- _Enunciado A_:
De acordo com o trecho, por que o jogo do bicho seria a modalidade em que o apostador é menos explorado? Explique em até três frases.
- _Enunciado B_:
Escreva a continuação do trecho sobre a exploração dos jogos de azar, começando logo após a última frase.

- _Trecho_:
>>>>

A divulgação de resultados desses jogos, o uso dos Correios para encaminhar resultados e bilhetes, tudo isto proibido e considerado como contravenção, passou a ser uma atividade honesta, uma atividade tida como positiva e amparada na nossa legislação.

O que fizeram foi transferir para outra pessoa o poder que tinha o Presidente da República de fazer uma exceção de criminalidade, considerando que se esses jogos de azar fossem explorados pela Caixa Econômica Federal - neste caso e apenas neste caso - não seriam considerados contravenção e crime. Portanto, nenhuma autoridade no Brasil poderia conceder ao cidadão brasileiro o privilégio de explorar a loteria privada com qualquer uma de suas modalidades.

Atualmente, com as mudanças havidas, compete não ao Presidente da República, em caso excepcionalíssimo, mas a um simples Diretor da Susepe - Superintendência de Seguros Privados - MIC conceder o direito de explorar o que passou a ser considerado como uma sociedade de capitalização. As sociedades de capitalização entraram no Brasil em 1929 e a Companhia Sul-América de Seguros foi a que retirou essa instituição da França para reproduzi-la no Brasil.

O que hoje se faz é uma utilização completamente indevida dessa figura. Não se trata de se oferecer um prêmio para que se aumente a poupança coletiva e para que, além dos juros e da correção, se estimule o prêmio. Mas utiliza-se da figura da capitalização, criando uma companhia qualquer, pertencente ao mesmo grupo que explora a capitalização e a jogatina, para fazer circular livremente os bilhetes que são transportados e vendidos pelos Correios - antes proibidos de fazê-lo.

A menos exploradora e maléfica dessas modalidades de jogo é o jogo do bicho. Ali, ao contrário do que se passa em muitas instâncias deste País, vale o que está escrito.

Na Sena, a probabilidade de ganho é de um em dezesseis milhões; na Loto, a probabilidade é de um em doze milhões; na Raspadinha, é de um em cinco milhões; na Loteria Federal de um em oitenta mil; na Tele Sena, de um em cinquenta mil; no Papa Tudo de um em quarenta e sete mil e no Jogo do Bicho de um em dez mil.

Portanto, o Jogo do Bicho ainda é a modalidade em que o apostador é menos explorado e tem maior chance de recuperar a sua aplicação, de ter sorte.

Não quero me gabar do fato de ter sido o primeiro a ter a coragem de apresentar esse projeto. Tenho consciência muito clara de que qualquer Deputado ou Senador que apresentasse um projeto que pudesse atingir, por exemplo, a mais rentável de todas as empresas do Grupo Sílvio Santos e de outras empresas de televisões que já incorporaram essa modalidade e outras, como sorteio de carros, sofreria obviamente retaliações, seria discriminado por parte dessas empresas.

Portanto, quero deixar bem claro que se retaliações vierem, que recaiam sobre mim, porque esse projeto de lei é de minha autoria e de minha responsabilidade. Que acabem de me afastar da mídia, mas não misturem minha posição, a minha luta contra a jogatina com qualquer laivo partidário.

<<<<

- _Dados_:
>>>>

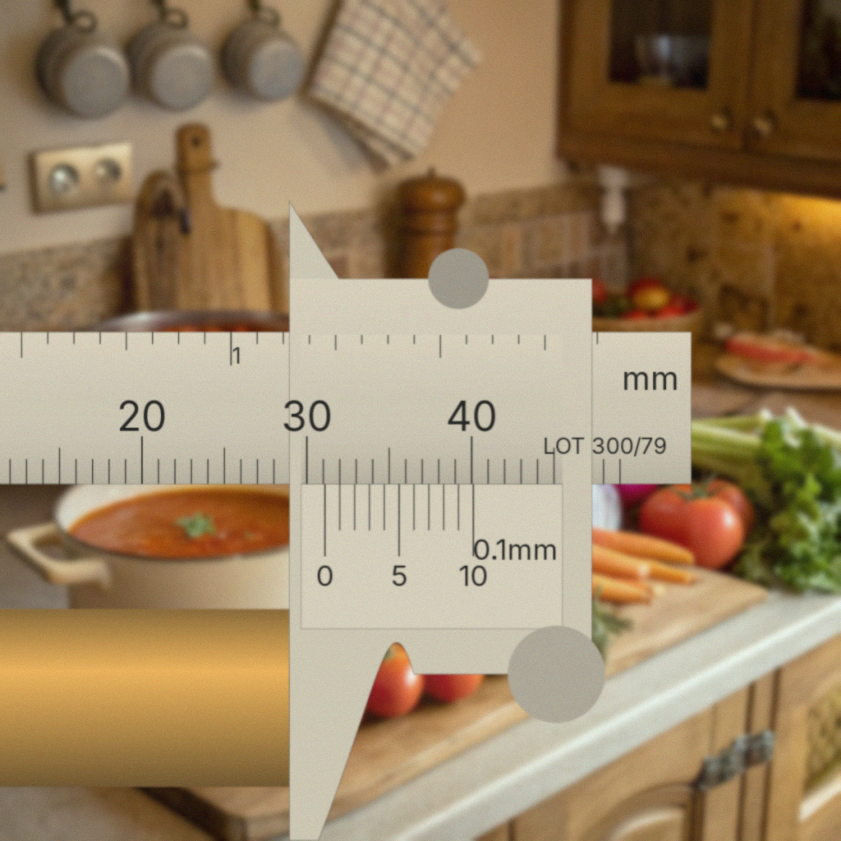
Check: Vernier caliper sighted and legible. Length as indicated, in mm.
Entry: 31.1 mm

<<<<

- _Resposta A_:
O jogo do bicho oferece a maior probabilidade de ganho entre as modalidades comparadas: um em dez mil. Na Sena, essa probabilidade é de um em dezesseis milhões, na Loto de um em doze milhões e no Papa Tudo de um em quarenta e sete mil. Por isso, nele o apostador tem maior chance de recuperar o que aplicou.

- _Resposta B_:
O meu projeto visava, de início, a desmontar toda legislação para recuperar proibições e vedações da legislação anterior, mas vi que seria impossível percorrer todos os caminhos de retorno à moralidade.

Assim sendo, meu projeto trata, simplesmente, de acrescentar o § 2º ao Decreto-Lei nº 261, de 28.02.1967, que assim fica redigido:

      As sociedades de capitalização não poderão realizar operações com títulos que possam ter características ou conotações de loterias privadas.

Um outro projeto, em sentido semelhante, é o que altera a Lei Zico, uma lei bem intencionada mas que foi, de acordo com o próprio testemunho do Ministro Pelé, desvirtuada em seus propósitos. Feita para auxiliar clubes e atividades esportivas, dedicando a eles parte da receita da exploração do bingo, na realidade, o que se verifica, como diz o Ministro Edson Arantes do Nascimento, é que as operadoras repassam às entidades desportivas pequenas parcelas do montante auferido, normalmente apenas um percentual entre 2% e 10%. Atuam como atravessadores que se utilizam dos clubes e entidades desportivas para burlar a legislação e ficar com a maior parte do lucro.

Portanto, nesta sociedade em que alguns segmentos de trabalhadores são chamados de "parasitas", o Governo não se preocupa com o combate aos verdadeiros "parasitas", aqueles que utilizam concessões de televisão para atormentar os ouvintes, enchendo e preenchendo horários intermináveis com propaganda de suas próprias loterias, que passaram a denominar de companhias de capitalização.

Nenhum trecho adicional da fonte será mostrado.